Looking Back on a Summer Tradition
Training camp at McDaniel College was in many ways an annual right of passage for fans, transitioning mindsets from summer to fall. It was once a tradition but now just a memory. Press play for a trip down memory lane or read the transcript below.
Recently I posted an older blog on Flashback Friday that revisited the topic of Ravens training camp at McDaniel College. For some it was like picking at a scab that still hasn’t quite fully healed.
There was something very nostalgic about those trips out Route 140 and into the inviting arms of Westminster, Maryland. The old-fashioned family restaurant Baugher’s, the rolling hills and the rural setting served as a picturesque slice of Americana detached from the city’s hustle and bustle.
But like most things that advance with technology there is collateral damage.
In exchange for creature comforts we sacrifice charm. In exchange for modern conveniences intended to accelerate the pace of life we forget to slow down, soak things in and absorb part of our past. Somehow the innocence of simplicity is lost, replaced by new engineering.
I have always compared McDaniel to the baseball field carved out of the cornfields of Iowa in the movie, “A Field of Dreams.” Those hazy, hot days of July and August when fans took a day off work to sit in the wooden bleachers just like many of their parents and grandparents did years ago when Baltimore was the home of the Colts.
It’s easy to imagine these words from James Earl Jones applying to McDaniel.
“They will find they have reserved seats somewhere along the baselines where they sat when they were children. And cheer their heroes. And they’ll watch the game, and it’ll be as if they dipped themselves in magic waters.”

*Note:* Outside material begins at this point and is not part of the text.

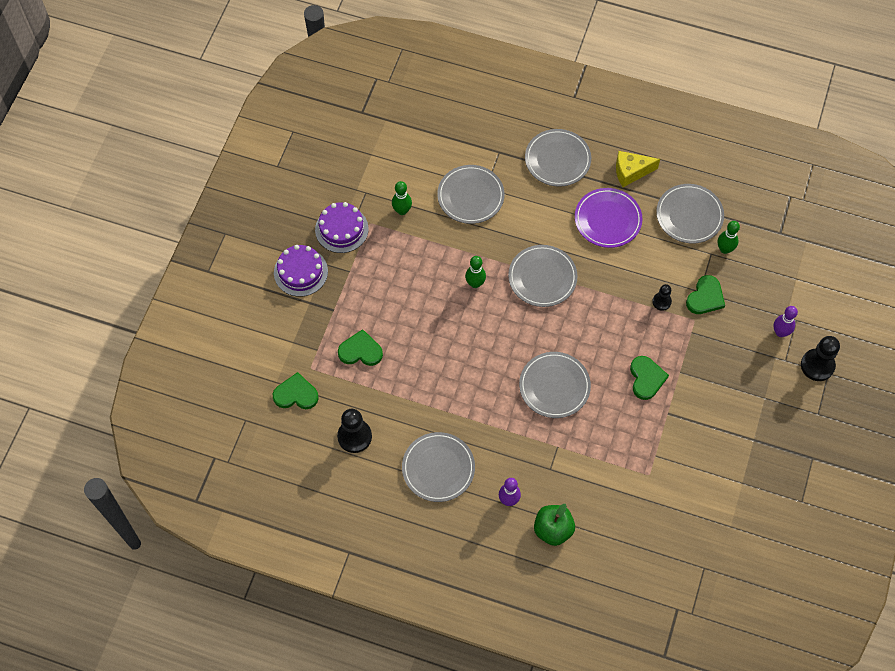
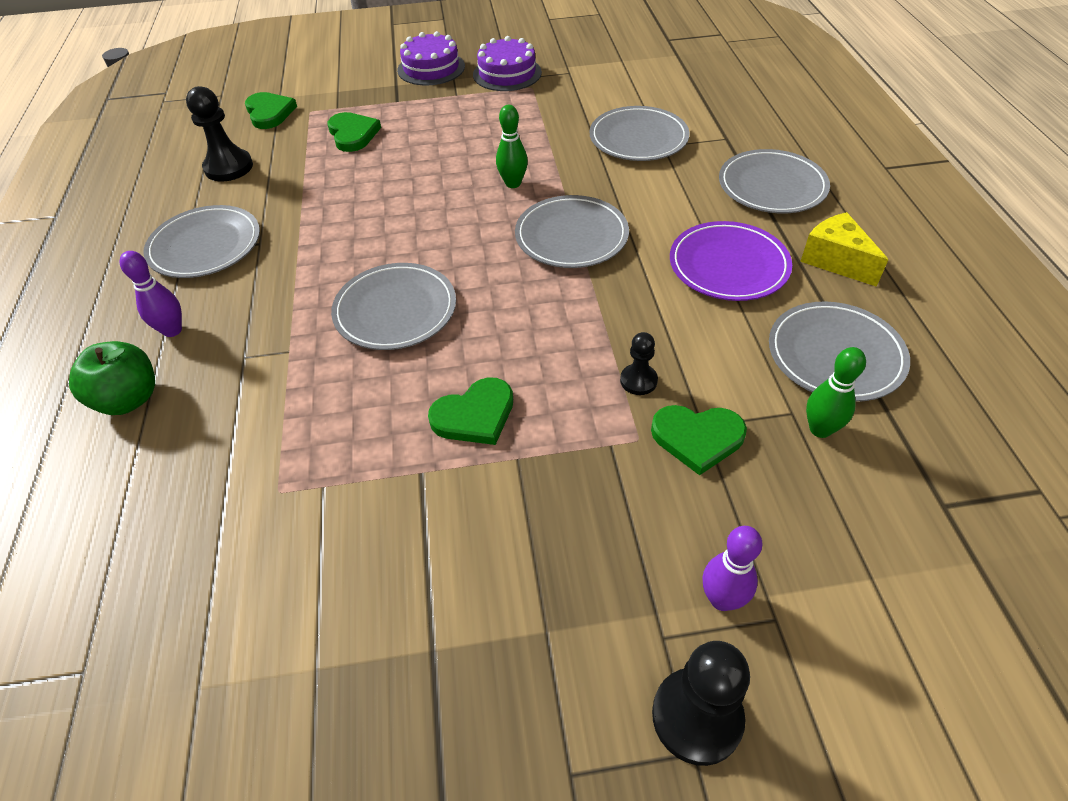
camera: 65 degrees right, 15 degrees down
(402, 210) = (568, 100): green bowling pin -> none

The NFL’s newest collective bargaining agreement changed all that. It limits the time players can spend on the field so in order to maximize every second of that time practices must be extremely efficient – efficiencies that McDaniel just can’t provide to allow the Ravens to effectively compete.
We have the memories of those good old days. Those they can’t take away.
Some of us have pictures, proof that we were there during the good old days.
And as much as we’d like to, you can’t go back and do it all over.
Today you just have to wait to see if the lottery process gets you a seat on a more modern bench in Owings Mills.